Exercise details: Without the pictures, set down the records below word for word.

Collected data entries
== == ==

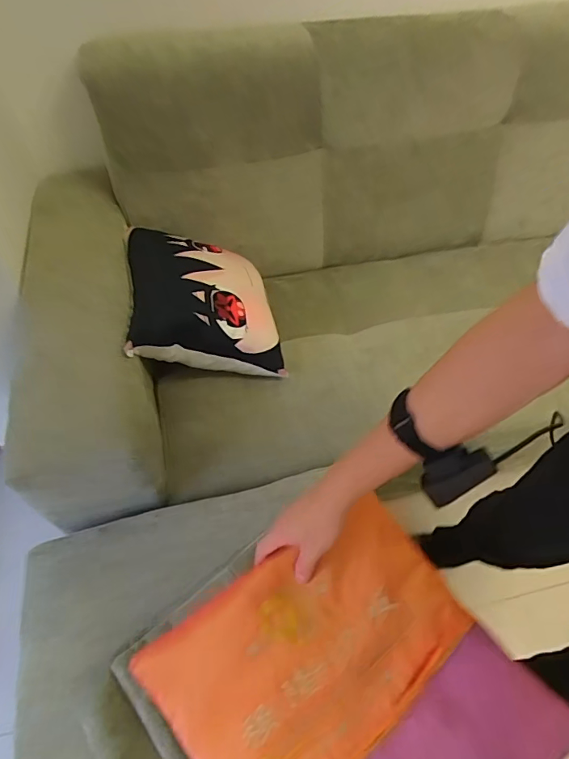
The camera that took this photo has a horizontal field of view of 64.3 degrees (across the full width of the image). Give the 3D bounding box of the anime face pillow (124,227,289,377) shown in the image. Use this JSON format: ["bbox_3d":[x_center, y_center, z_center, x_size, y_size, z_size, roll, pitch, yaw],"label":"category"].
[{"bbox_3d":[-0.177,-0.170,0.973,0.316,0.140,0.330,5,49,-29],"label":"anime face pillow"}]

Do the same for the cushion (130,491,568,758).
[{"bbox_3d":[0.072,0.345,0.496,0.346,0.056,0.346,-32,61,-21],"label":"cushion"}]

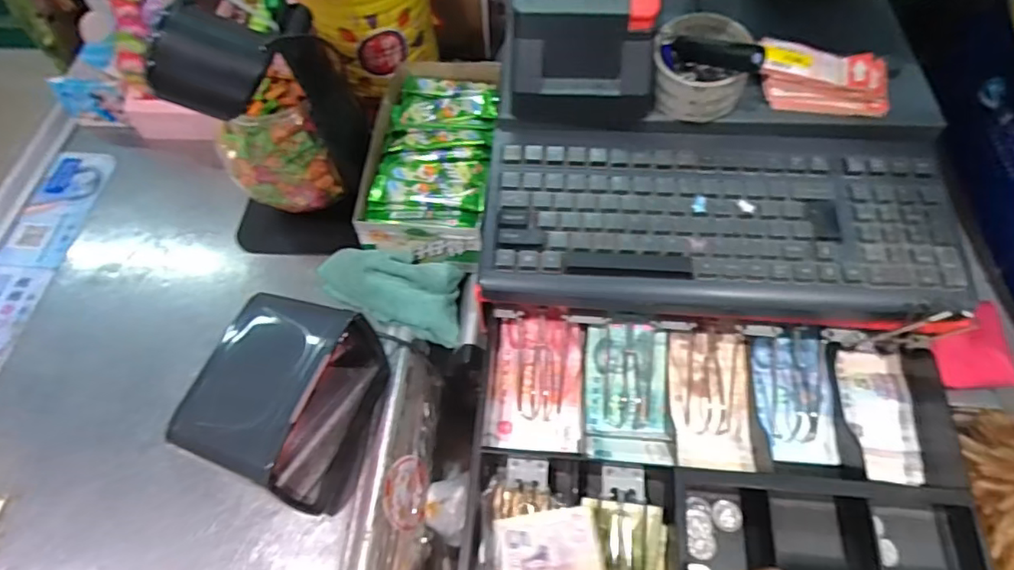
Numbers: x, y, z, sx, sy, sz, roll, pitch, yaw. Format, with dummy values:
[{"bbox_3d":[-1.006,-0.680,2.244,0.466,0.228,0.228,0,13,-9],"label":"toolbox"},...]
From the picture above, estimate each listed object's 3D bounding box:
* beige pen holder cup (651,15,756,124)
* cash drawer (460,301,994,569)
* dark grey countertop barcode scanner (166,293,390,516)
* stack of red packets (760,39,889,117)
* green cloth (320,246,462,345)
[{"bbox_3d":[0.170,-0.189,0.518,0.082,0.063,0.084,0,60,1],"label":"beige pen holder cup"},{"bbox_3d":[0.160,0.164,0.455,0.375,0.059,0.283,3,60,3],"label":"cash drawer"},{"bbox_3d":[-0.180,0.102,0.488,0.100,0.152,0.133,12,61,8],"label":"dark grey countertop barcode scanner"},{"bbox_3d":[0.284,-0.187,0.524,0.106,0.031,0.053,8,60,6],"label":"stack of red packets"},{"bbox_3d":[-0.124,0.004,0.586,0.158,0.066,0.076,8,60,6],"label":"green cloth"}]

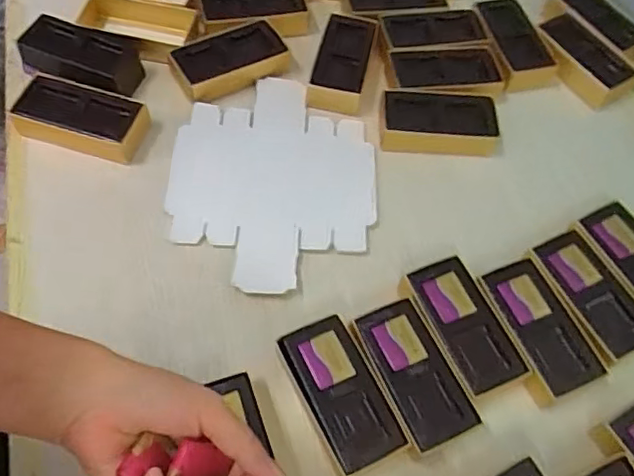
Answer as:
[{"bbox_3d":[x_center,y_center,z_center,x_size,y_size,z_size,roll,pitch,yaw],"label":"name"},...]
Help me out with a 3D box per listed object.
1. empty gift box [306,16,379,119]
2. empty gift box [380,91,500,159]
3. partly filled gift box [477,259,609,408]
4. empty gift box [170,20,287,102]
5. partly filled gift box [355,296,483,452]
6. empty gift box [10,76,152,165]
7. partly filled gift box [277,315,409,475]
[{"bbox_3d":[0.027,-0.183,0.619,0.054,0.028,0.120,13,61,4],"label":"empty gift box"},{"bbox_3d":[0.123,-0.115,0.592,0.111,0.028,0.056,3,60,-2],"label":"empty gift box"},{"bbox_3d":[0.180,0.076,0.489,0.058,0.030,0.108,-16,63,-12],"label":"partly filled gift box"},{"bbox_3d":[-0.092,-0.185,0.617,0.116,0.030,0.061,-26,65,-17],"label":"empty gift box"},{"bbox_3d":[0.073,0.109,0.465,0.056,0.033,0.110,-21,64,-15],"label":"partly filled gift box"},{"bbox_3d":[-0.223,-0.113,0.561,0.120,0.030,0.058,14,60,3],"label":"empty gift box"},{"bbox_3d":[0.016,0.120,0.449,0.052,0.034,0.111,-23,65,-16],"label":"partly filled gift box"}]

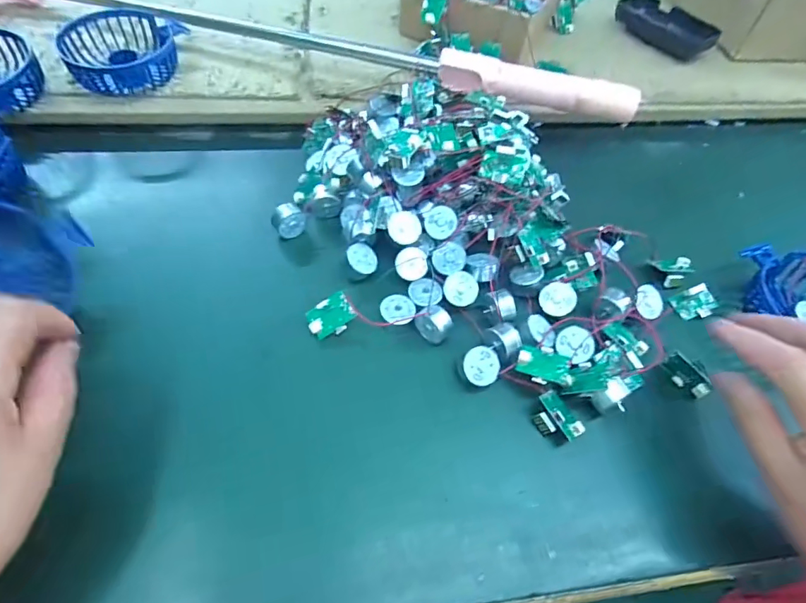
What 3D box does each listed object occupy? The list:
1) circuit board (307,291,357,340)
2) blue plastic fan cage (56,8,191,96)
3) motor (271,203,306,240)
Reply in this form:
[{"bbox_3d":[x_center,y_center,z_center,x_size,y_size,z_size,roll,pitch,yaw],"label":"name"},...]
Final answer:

== == ==

Answer for this exercise:
The camera that took this photo has a horizontal field of view of 64.3 degrees (across the full width of the image). Give the 3D bounding box of the anime face pillow (124,227,289,377) shown in the image. Use this JSON format: ["bbox_3d":[x_center, y_center, z_center, x_size, y_size, z_size, roll, pitch, yaw],"label":"category"].
[{"bbox_3d":[-0.177,-0.170,0.973,0.316,0.140,0.330,5,49,-29],"label":"anime face pillow"}]

Do the same for the cushion (130,491,568,758).
[{"bbox_3d":[0.072,0.345,0.496,0.346,0.056,0.346,-32,61,-21],"label":"cushion"}]

Numbers: x, y, z, sx, sy, sz, roll, pitch, yaw. Format, with dummy values:
[{"bbox_3d":[-1.006,-0.680,2.244,0.466,0.228,0.228,0,13,-9],"label":"toolbox"},...]
From the picture above, estimate each listed object's 3D bounding box:
* beige pen holder cup (651,15,756,124)
* cash drawer (460,301,994,569)
* dark grey countertop barcode scanner (166,293,390,516)
* stack of red packets (760,39,889,117)
* green cloth (320,246,462,345)
[{"bbox_3d":[0.170,-0.189,0.518,0.082,0.063,0.084,0,60,1],"label":"beige pen holder cup"},{"bbox_3d":[0.160,0.164,0.455,0.375,0.059,0.283,3,60,3],"label":"cash drawer"},{"bbox_3d":[-0.180,0.102,0.488,0.100,0.152,0.133,12,61,8],"label":"dark grey countertop barcode scanner"},{"bbox_3d":[0.284,-0.187,0.524,0.106,0.031,0.053,8,60,6],"label":"stack of red packets"},{"bbox_3d":[-0.124,0.004,0.586,0.158,0.066,0.076,8,60,6],"label":"green cloth"}]

Answer as:
[{"bbox_3d":[x_center,y_center,z_center,x_size,y_size,z_size,roll,pitch,yaw],"label":"name"},...]
Help me out with a 3D box per listed object.
1. empty gift box [306,16,379,119]
2. empty gift box [380,91,500,159]
3. partly filled gift box [477,259,609,408]
4. empty gift box [170,20,287,102]
5. partly filled gift box [355,296,483,452]
6. empty gift box [10,76,152,165]
7. partly filled gift box [277,315,409,475]
[{"bbox_3d":[0.027,-0.183,0.619,0.054,0.028,0.120,13,61,4],"label":"empty gift box"},{"bbox_3d":[0.123,-0.115,0.592,0.111,0.028,0.056,3,60,-2],"label":"empty gift box"},{"bbox_3d":[0.180,0.076,0.489,0.058,0.030,0.108,-16,63,-12],"label":"partly filled gift box"},{"bbox_3d":[-0.092,-0.185,0.617,0.116,0.030,0.061,-26,65,-17],"label":"empty gift box"},{"bbox_3d":[0.073,0.109,0.465,0.056,0.033,0.110,-21,64,-15],"label":"partly filled gift box"},{"bbox_3d":[-0.223,-0.113,0.561,0.120,0.030,0.058,14,60,3],"label":"empty gift box"},{"bbox_3d":[0.016,0.120,0.449,0.052,0.034,0.111,-23,65,-16],"label":"partly filled gift box"}]

What 3D box does each listed object occupy? The list:
1) circuit board (307,291,357,340)
2) blue plastic fan cage (56,8,191,96)
3) motor (271,203,306,240)
Reply in this form:
[{"bbox_3d":[x_center,y_center,z_center,x_size,y_size,z_size,roll,pitch,yaw],"label":"name"},...]
Final answer:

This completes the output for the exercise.